Neste sentido, o ambiente caseiro promove partos muito menos problemáticos. A nossa resposta ao desejo das mulheres é oferecer a possibilidade do parto em casa a quem o desejar.

É um direito escolher como, onde e com quem estar acompanhado no momento de ter um filho.


Por um parto mais humano

As mulheres que procuram o ambiente do lar para ter o seu filho costumam ter uma grande determinação na sua decisão.

Estão dispostas a atender a influência da sua própria natureza e confiam mais nos seus mecanismos intuitivos do que nas advertências ou recomendações do obstetra.

Reclamam por uma maior intimidade que aquela que lhes oferece o meio institucional. Sentem-se menos ansiosas pelo parto e mais confiantes em si mesmas.

Em casa não há induções nem conduções do parto, e tão pouco analgesias medicamentosas. Os partos decorrem de joelhos, sentadas, de cócoras, de gatas ou em pé.

Movimentos, massagens, imersão na água, assim como liberdade para escolher a posição desejada, são os recursos utilizados para aliviar a dor.
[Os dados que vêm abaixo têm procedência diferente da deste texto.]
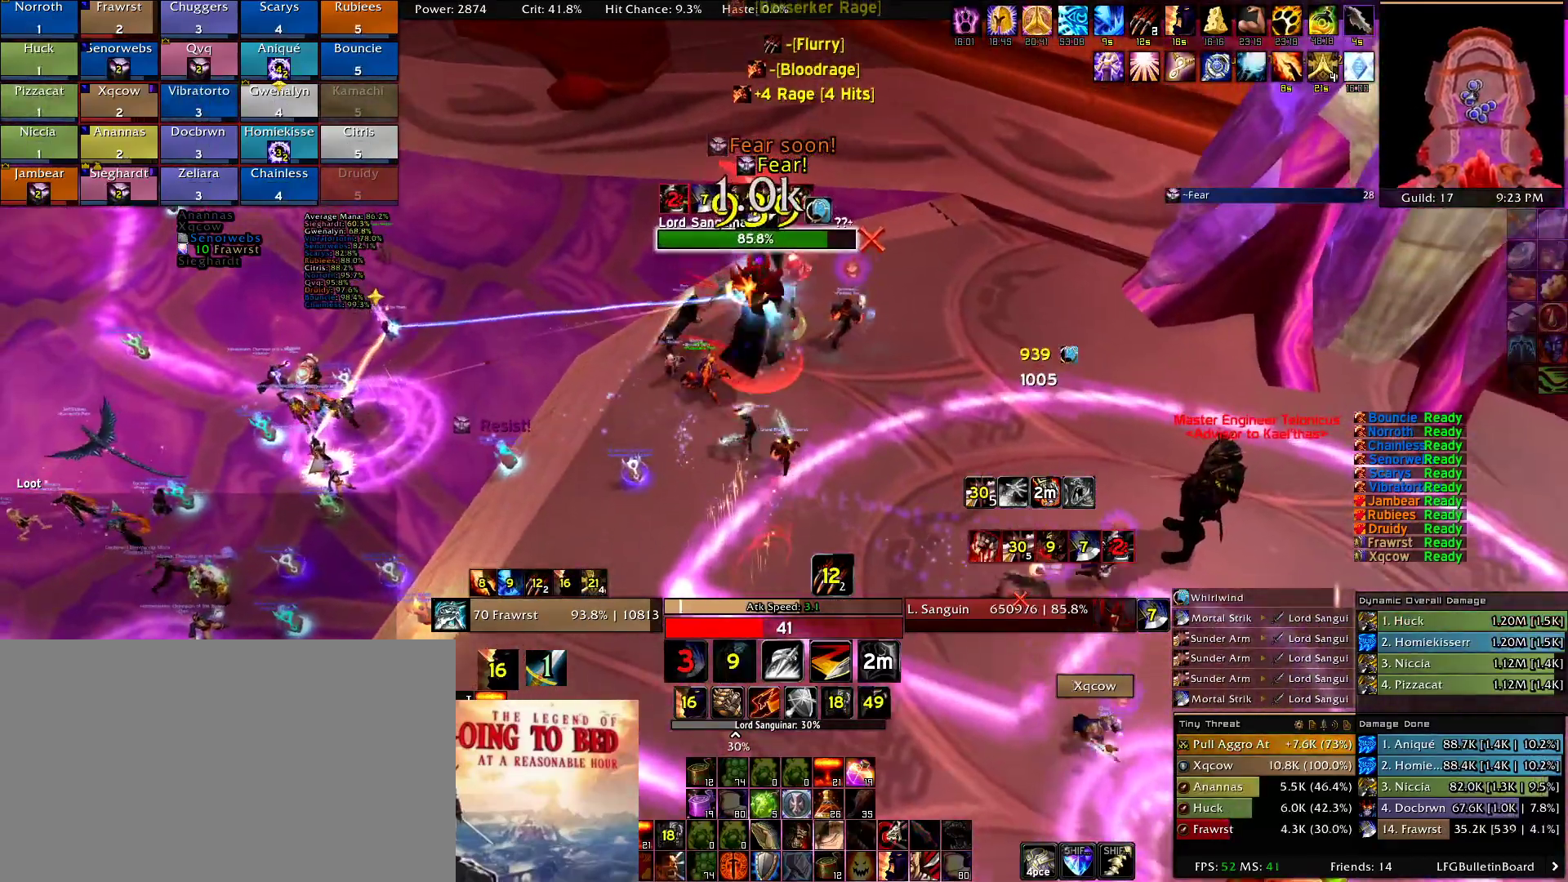
{"keys": ["a", "w"], "mouse": ["right"], "events": [[117, "e", "up"], [167, "a", "down"], [167, "w", "up"], [217, "e", "down"], [317, "e", "up"], [350, "e", "down"], [400, "w", "down"], [500, "e", "up"]]}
As mulheres que desejam dar à luz em casa são um grupo minoritário da população feminina, mas é um grupo numeroso aquele que se aproxima à procura de alternativas que humanizem o parto e o nascimento, mesmo no âmbito de uma instituição.

O debate sobre a livre escolha começou, e o aspecto mais significativo é o lugar onde decorre o parto: em casa ou numa instituição.


O direito a escolher

Planear um parto em casa implica uma atitude prévia e particular em relação à saúde, estilo de vida, considerações sobre a gravidez e a criança, responsabilidade, compromisso e independência.

Mas o parto em casa deve ser sempre assistido por uma equipa profissional organizada para esse propósito, que deve estar altamente comprometida com as necessidades afectivas e emocionais dos pais e que, ao mesmo tempo entenda que o protagonismo do parto e do nascimento é da família e não da equipa médica.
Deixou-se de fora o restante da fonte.